O termo fronteiras está localizado em uma área muito sensível em nosso tempo. Estamos cientes dos difíceis problemas enfrentados por milhões de pessoas, incluindo a população mais vulnerável do planeta, como as crianças, em relação à migração forçada e à separação de famílias. Tudo isso, se eles conseguem sobreviver a condições desumanas de traslado em um estado de desespero. Atravessar uma fronteira geográfica pode ser para milhões de pessoas um enfrentamento com a morte. E isso é muito sério.
O contra-argumento de alguns governos de que, ao rejeitar a imigração, eles estão cuidando dos empregos de seus habitantes é tão atraente quanto falso. Existem outras formas ligadas à operação de modelos econômicos que estimulam a criação de empregos. Não sou especialista nessas questões e não entrarei em detalhes sobre isso.
Por outro lado, a tão mencionada globalização parece tentar apagar o conceito de fronteiras, de bordas. Ajudada pela revolução da informação, essa ideia nos encoraja a considerar que todos fazemos parte de uma globalidade à qual devemos nos unir para não expirar. Poucas coisas minam o processo de subjetivação como os dois polos que mencionei anteriormente.
Também sobre esse assunto, sinto-me inclinado a falar do ponto de vista de alguém que tem a tarefa de gerenciar uma instituição tão grande e diversa quanto a API. Menciono isso com frequência: toda vez que fazemos uma reunião on-line com as três regiões da API às quais estamos adicionando a possível quarta região da Ásia-Pacífico, fazemos malabarismos como estar em Buenos Aires e no Rio às 8 da manhã, no Costa leste dos Estados Unidos às 7, para que um colega da Austrália, por exemplo, possa estar na reunião às 21 horas em seu país.
Não se trata apenas de horários, são os idiomas, costumes, cultura e história que marcam povos de diferentes singularidades.

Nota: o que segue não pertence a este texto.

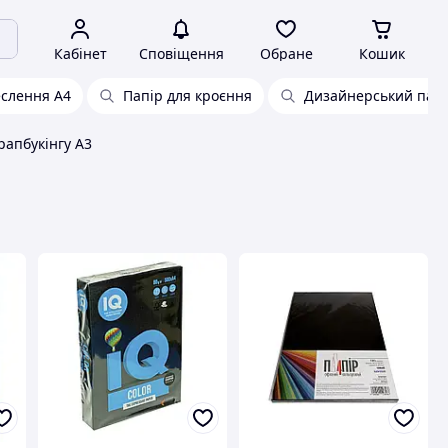
Кабінет
Сповіщення
Обране
Кошик
еслення А4
Папір для кроєння
Дизайнерський папі
рапбукінгу А3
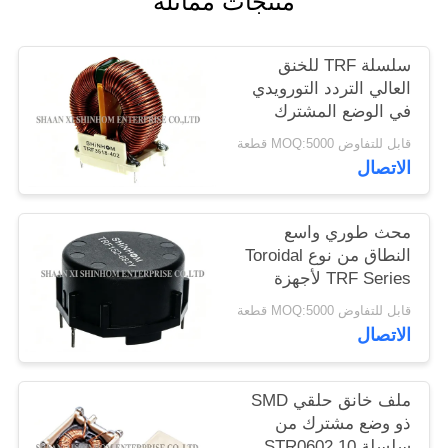
منتجات مماثلة
خريطة
سلسلة TRF للخنق
الموقع
العالي التردد التورويدي
في الوضع المشترك
لوقف ضوضاء خطوط
PRIVACY
قابل للتفاوض MOQ:5000 قطعة
AC/DC وDC/DC
الاتصال
POLICY
محث طوري واسع
النطاق من نوع Toroidal
TRF Series لأجهزة
تلفزيون LCD/PDP
قابل للتفاوض MOQ:5000 قطعة
وملحقات الكمبيوتر
الاتصال
ملف خانق حلقي SMD
ذو وضع مشترك من
سلسلة STR0602 10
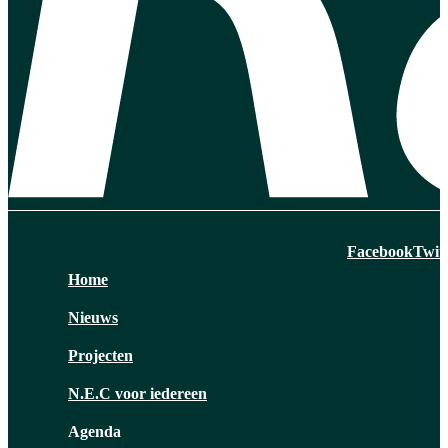
Facebook
Twit
Home
Nieuws
Projecten
N.E.C voor iedereen
Agenda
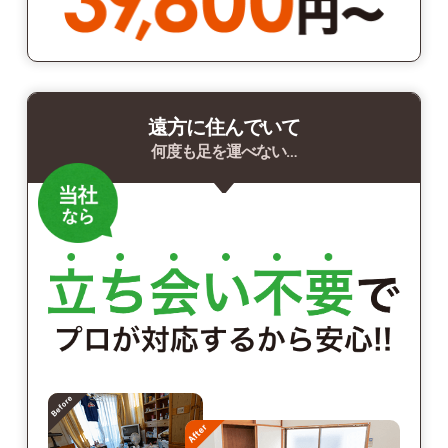
遠方に住んでいて
何度も足を運べない…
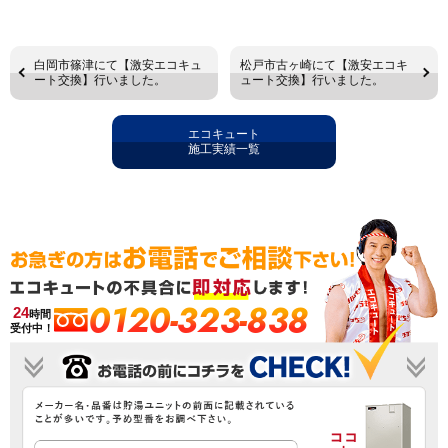
白岡市篠津にて【激安エコキュ
松戸市古ヶ崎にて【激安エコキ
ート交換】行いました。
ュート交換】行いました。
エコキュート
施工実績一覧
0120-323-838
24
時間
受付中！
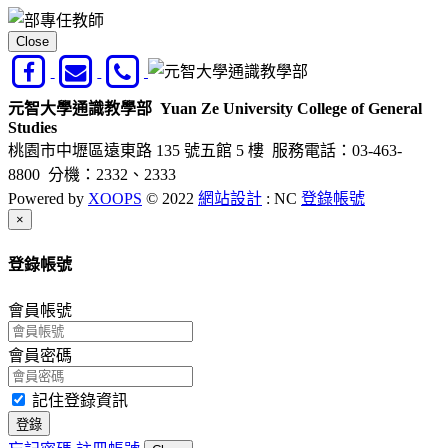
Close
元智大學通識教學部
Yuan Ze University College of General
Studies
桃園市中壢區遠東路 135 號五館 5 樓
服務電話：03-463-
8800 分機：2332、2333
Powered by
XOOPS
© 2022
網站設計
: NC
登錄帳號
Close
×
登錄帳號
會員帳號
會員密碼
記住登錄資訊
登錄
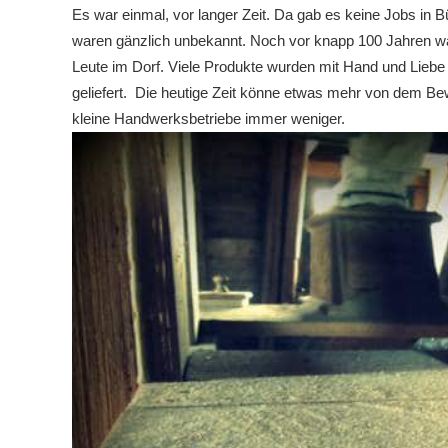
Es war einmal, vor langer Zeit. Da gab es keine Jobs in 
waren gänzlich unbekannt. Noch vor knapp 100 Jahren wa
Leute im Dorf. Viele Produkte wurden mit Hand und Liebe 
geliefert. Die heutige Zeit könne etwas mehr von dem B
kleine Handwerksbetriebe immer weniger.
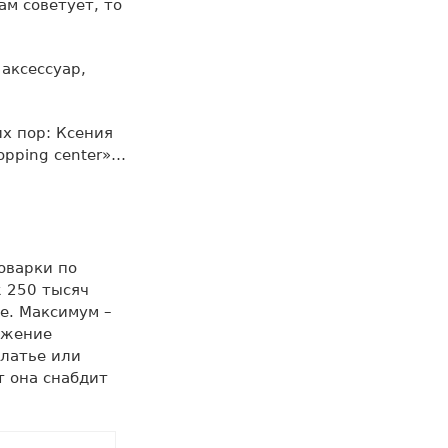
ам советует, то
аксессуар,
х пор: Ксения
opping center»…
оварки по
 250 тысяч
е. Максимум –
ажение
платье или
т она снабдит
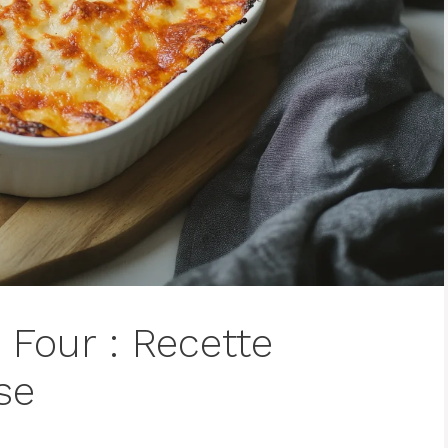
 Four : Recette
se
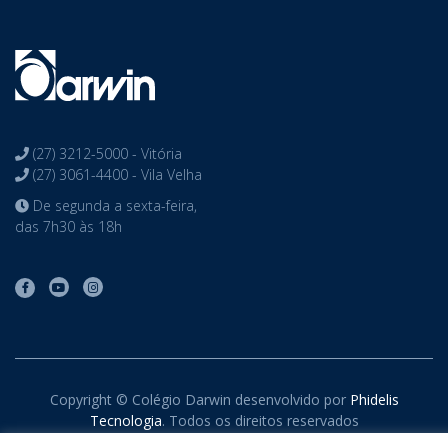
(27) 3212-5000 - Vitória
(27) 3061-4400 - Vila Velha
De segunda a sexta-feira,
das 7h30 às 18h
Copyright © Colégio Darwin desenvolvido por
Phidelis
Tecnologia
. Todos os direitos reservados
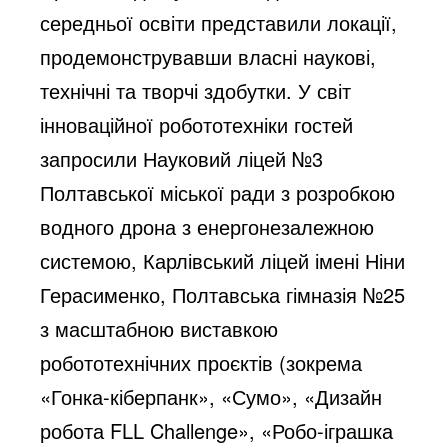
середньої освіти представили локації,
продемонструвавши власні наукові,
технічні та творчі здобутки. У світ
інноваційної робототехніки гостей
запросили Науковий ліцей №3
Полтавської міської ради з розробкою
водного дрона з енергонезалежною
системою, Карлівський ліцей імені Ніни
Герасименко, Полтавська гімназія №25
з масштабною виставкою
робототехнічних проєктів (зокрема
«Гонка-кіберпанк», «Сумо», «Дизайн
робота FLL Challenge», «Робо-іграшка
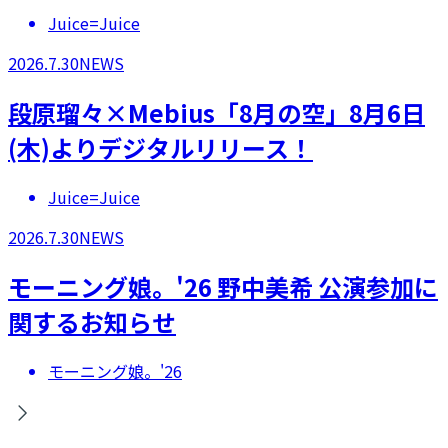
Juice=Juice
2026.7.30
NEWS
段原瑠々×Mebius「8月の空」8月6日
(木)よりデジタルリリース！
Juice=Juice
2026.7.30
NEWS
モーニング娘。'26 野中美希 公演参加に
関するお知らせ
モーニング娘。'26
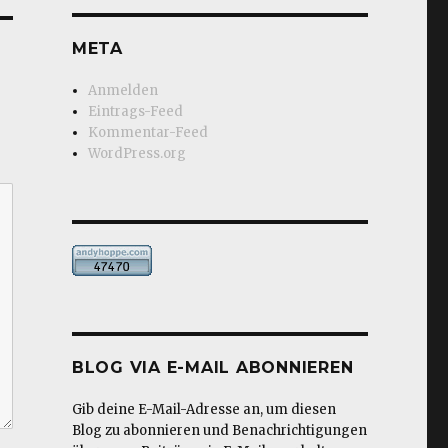
META
Anmelden
Eintrags-Feed
Kommentar-Feed
WordPress.org
BLOG VIA E-MAIL ABONNIEREN
Gib deine E-Mail-Adresse an, um diesen
Blog zu abonnieren und Benachrichtigungen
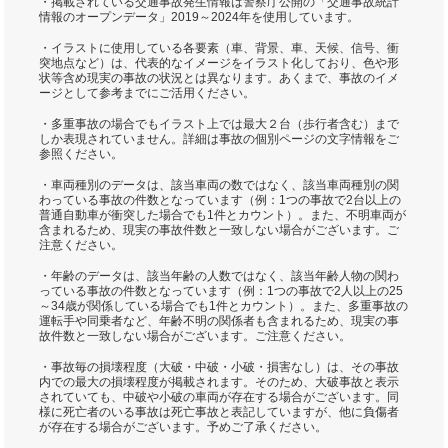
・掲載されている交通事故発生情報は警察庁公開の「交通事故統計
情報のオープンデータ」2019～2024年を使用しています。
・イラストに使用している各要素（車、背景、車、天候、信号、衝
突地点など）は、代表的なイメージをイラスト化しており、色や形
状等含め現実の事故の状況とは異なります。あくまで、事故のイメ
ージとして参考までにご活用ください。
・多重事故の場合でもイラスト上では最大２台（歩行者含む）まで
しか表現されていません。詳細は事故の個別ページの文字情報をご
参照ください。
・車両種別のデータは、該当車両の数ではなく、該当車両種別の関
わっている事故の件数となっています（例：1つの事故で2台以上の
普通自動車が衝突した場合でも1件とカウント）。また、不明車両が
含まれるため、現実の事故件数と一致しない場合がございます。ご
注意ください。
・年齢のデータは、該当年齢の人数ではなく、該当年齢人物の関わ
っている事故の件数となっています（例：1つの事故で2人以上の25
～34歳が関係している場合でも1件とカウント）。また、多重事故の
運転手や同乗者など、年齢不明の関係者も含まれるため、現実の事
故件数と一致しない場合がございます。ご注意ください。
・事故毎の損壊程度（大破・中破・小破・損害なし）は、その事故
内での最大の損壊程度が掲載されます。そのため、大破事故と表示
されていても、中破や小破の車両が存在する場合がございます。同
様に死亡者のいる事故は死亡事故と表記していますが、他に負傷者
が存在する場合がございます。予めご了承ください。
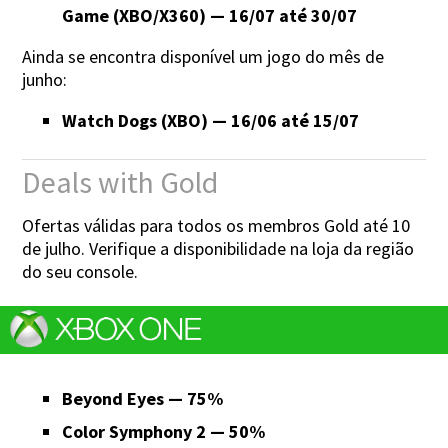
Game (XBO/X360) — 16/07 até 30/07
Ainda se encontra disponível um jogo do mês de
junho:
Watch Dogs (XBO) — 16/06 até 15/07
Deals with Gold
Ofertas válidas para todos os membros Gold até 10
de julho. Verifique a disponibilidade na loja da região
do seu console.
Beyond Eyes — 75%
Color Symphony 2 — 50%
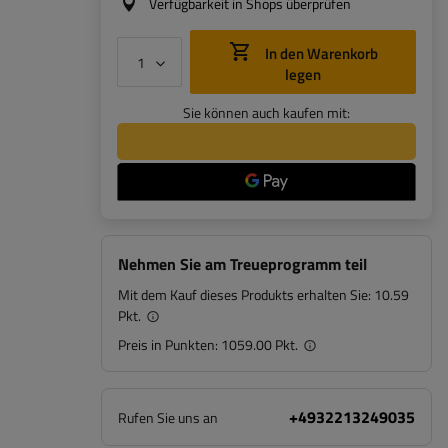
Verfügbarkeit in Shops überprüfen
In den Warenkorb
legen
Sie können auch kaufen mit:
Nehmen Sie am Treueprogramm teil
Mit dem Kauf dieses Produkts erhalten Sie:
10.59
Pkt.
Preis in Punkten:
1059.00 Pkt.
+4932213249035
Rufen Sie uns an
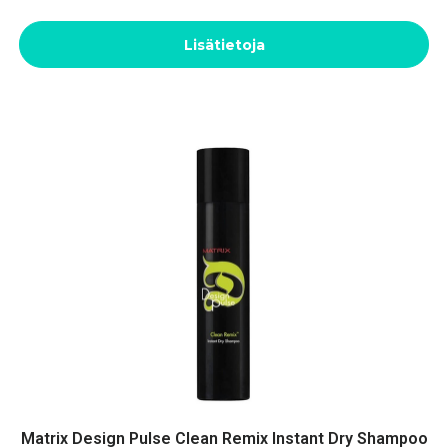
Lisätietoja
Matrix Design Pulse Clean Remix Instant Dry Shampoo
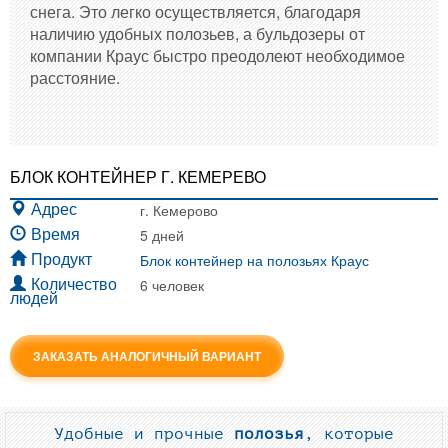
снега. Это легко осуществляется, благодаря
наличию удобных полозьев, а бульдозеры от
компании Краус быстро преодолеют необходимое
расстояние.
БЛОК КОНТЕЙНЕР Г. КЕМЕРЕВО
г. Кемерово
Адрес
5 дней
Время
Блок контейнер на полозьях Краус
Продукт
6 человек
Количество
людей
ЗАКАЗАТЬ АНАЛОГИЧНЫЙ ВАРИАНТ
Удобные и прочные
полозья
, которые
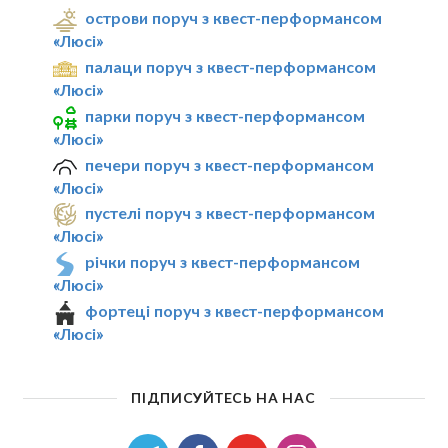
острови поруч з квест-перформансом
«Люсі»
палаци поруч з квест-перформансом
«Люсі»
парки поруч з квест-перформансом
«Люсі»
печери поруч з квест-перформансом
«Люсі»
пустелі поруч з квест-перформансом
«Люсі»
річки поруч з квест-перформансом
«Люсі»
фортеці поруч з квест-перформансом
«Люсі»
ПІДПИСУЙТЕСЬ НА НАС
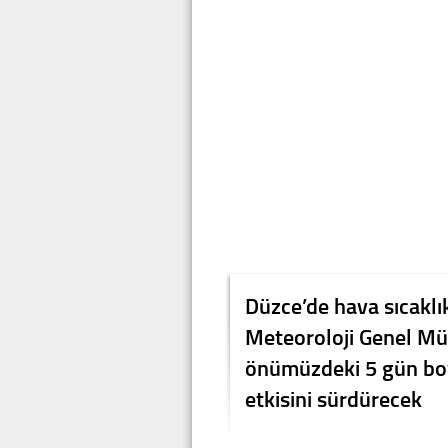
Düzce’de hava sıcaklı
Meteoroloji Genel Mü
önümüzdeki 5 gün boy
etkisini sürdürecek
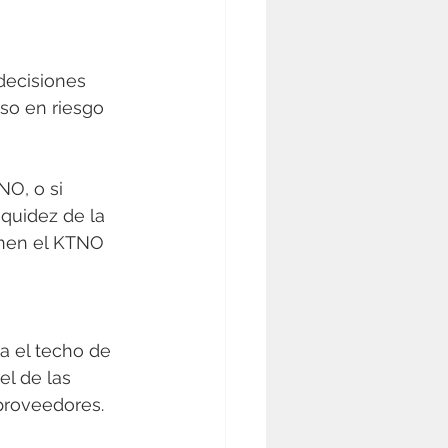
decisiones 
so en riesgo 
O, o si 
quidez de la 
nen el KTNO 
a el techo de 
el de las 
 proveedores.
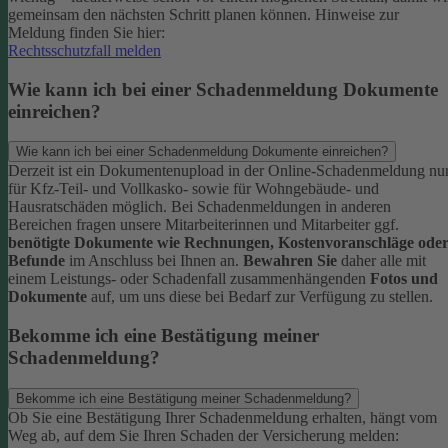
gemeinsam den nächsten Schritt planen können.
Hinweise zur
Meldung finden Sie hier:
Rechtsschutzfall melden
Wie kann ich bei einer Schadenmeldung Dokumente
einreichen?
Wie kann ich bei einer Schadenmeldung Dokumente einreichen?
Derzeit ist ein Dokumentenupload in der Online-Schadenmeldung nu
für Kfz-Teil- und Vollkasko- sowie für Wohngebäude- und
Hausratschäden möglich.
Bei Schadenmeldungen in anderen
Bereichen fragen unsere Mitarbeiterinnen und Mitarbeiter ggf.
benötigte Dokumente wie Rechnungen, Kostenvoranschläge ode
Befunde
im Anschluss bei Ihnen an.
Bewahren Sie
daher alle mit
einem Leistungs- oder Schadenfall zusammenhängenden
Fotos und
Dokumente
auf, um uns diese bei Bedarf zur Verfügung zu stellen.
Bekomme ich eine Bestätigung meiner
Schadenmeldung?
Bekomme ich eine Bestätigung meiner Schadenmeldung?
Ob Sie eine Bestätigung Ihrer Schadenmeldung erhalten, hängt vom
Weg ab, auf dem Sie Ihren Schaden der Versicherung melden:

É uma imensa tarefa respeitar idiossincrasias, diferenças de oportunidades, diferentes tipos de governo e crenças. Penso que a tarefa não é integrar e apagar as diferenças, é ouvir e discutir com respeito e discutir as diferenças.
Na clínica, acho que você pode usar a mesma maneira de pensar sobre as situações clínicas de hoje. É muito simples apelar para rótulos de diagnóstico e até incorporar a palavra fronteiras em uma possível nosologia de origem psiquiátrica. Podemos fazê-lo para conversar entre profissionais ou com outras especialidades, mas não devemos perder de vista o fato de lidarmos com pessoas, únicas em sua singularidade e sempre pensar em relação a um contexto social e econômico.
Eu não acho que haja fronteiras para a psicanálise continuar ajudando a mitigar o sofrimento mental. E também contribuir, em diálogo com outras disciplinas, para intervir nos efeitos do mal-estar social.